Text extract:

---+---

Before you answer with a no, let me tell you a story.

I was speaking with a client who said, “You know, Greg, when it gets down to it, the landscape business is just about selling hours.” I remember that conversation like it was yesterday.

This opinion reflects the reality that many landscape companies get beat down on price. However, is the design and horticultural experience of a landscape company’s employees worth nothing?

The view of “selling hours” is one of the causes of companies getting beat down on price. It is also a reason the average landscape company’s operating profit margin is only 5 percent. There are many companies above and below that average.

Selling a service, not hours

In our annual benchmark report of landscape companies, the top 15 percent of companies have an operating profit margin above 10 percent and do so consistently. I know the owners of many of those companies. They are not selling hours. Those companies have found a type of customer who pays for what they do best, or they have found services that are much less price competitive in their markets, or both. In other words, they are doing something that others are not doing.

The book “Simplified Strategic Planning” by Robert W. Bradford and Peter Duncan contains three powerful questions:

  • What do you sell?
  • To whom do you sell it?
  • How can you beat or avoid the competition?

The first two questions appear simple to answer. However, a company’s management team will be rewarded by brainstorming many possible answers to these questions. Let the creativity flow.

What do you sell?

If you are a below-average profit landscape company, you sell hours. If you are an average profit landscape company, you sell landscape construction or landscape maintenance services — or both.

If you are an above-average profit landscape company and construct residential landscapes, you might sell the design experience, the construction experience and testimonials (nightmare stories abound) and the memories that will be made living in the landscape once completed.

---+---

Listing:
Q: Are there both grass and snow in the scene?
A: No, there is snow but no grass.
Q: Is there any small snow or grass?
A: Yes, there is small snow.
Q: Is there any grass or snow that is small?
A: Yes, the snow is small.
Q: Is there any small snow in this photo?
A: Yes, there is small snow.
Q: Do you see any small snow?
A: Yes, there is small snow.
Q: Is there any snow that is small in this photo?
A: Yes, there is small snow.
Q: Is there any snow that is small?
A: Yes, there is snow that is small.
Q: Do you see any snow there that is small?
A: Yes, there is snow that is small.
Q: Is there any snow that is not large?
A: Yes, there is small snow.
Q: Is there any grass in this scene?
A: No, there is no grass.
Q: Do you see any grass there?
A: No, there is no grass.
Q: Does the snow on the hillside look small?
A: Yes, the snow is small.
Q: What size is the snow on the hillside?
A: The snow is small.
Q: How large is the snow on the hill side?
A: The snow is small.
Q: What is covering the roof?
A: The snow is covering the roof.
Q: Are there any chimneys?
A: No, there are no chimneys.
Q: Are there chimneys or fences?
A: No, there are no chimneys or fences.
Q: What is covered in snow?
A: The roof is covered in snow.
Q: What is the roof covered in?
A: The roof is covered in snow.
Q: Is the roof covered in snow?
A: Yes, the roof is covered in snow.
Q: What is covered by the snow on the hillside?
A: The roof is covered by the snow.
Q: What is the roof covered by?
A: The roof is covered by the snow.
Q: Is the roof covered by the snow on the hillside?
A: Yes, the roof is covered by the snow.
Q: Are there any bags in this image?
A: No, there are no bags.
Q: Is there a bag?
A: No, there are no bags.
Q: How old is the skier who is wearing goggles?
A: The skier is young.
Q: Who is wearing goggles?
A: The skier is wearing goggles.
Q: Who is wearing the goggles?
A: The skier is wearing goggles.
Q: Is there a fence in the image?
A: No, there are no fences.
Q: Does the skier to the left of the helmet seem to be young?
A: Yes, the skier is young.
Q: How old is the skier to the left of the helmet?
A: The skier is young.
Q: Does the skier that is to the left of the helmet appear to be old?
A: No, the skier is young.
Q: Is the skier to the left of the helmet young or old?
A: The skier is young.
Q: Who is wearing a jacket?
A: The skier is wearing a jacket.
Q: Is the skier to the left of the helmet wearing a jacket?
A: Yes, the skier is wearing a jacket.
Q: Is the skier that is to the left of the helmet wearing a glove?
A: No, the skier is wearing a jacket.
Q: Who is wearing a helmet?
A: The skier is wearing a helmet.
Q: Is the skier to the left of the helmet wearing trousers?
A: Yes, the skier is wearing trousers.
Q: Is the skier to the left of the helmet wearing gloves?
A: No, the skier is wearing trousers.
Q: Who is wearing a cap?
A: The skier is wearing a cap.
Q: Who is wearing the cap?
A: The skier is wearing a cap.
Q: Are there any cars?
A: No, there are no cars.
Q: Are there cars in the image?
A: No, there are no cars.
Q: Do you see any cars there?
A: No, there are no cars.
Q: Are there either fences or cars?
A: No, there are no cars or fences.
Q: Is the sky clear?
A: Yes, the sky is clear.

---+---

Required work: In the landscape business text, what operating profit margin do the top 15 percent of companies have?

Answer to the problem: An operating profit margin above 10 percent, which they achieve consistently.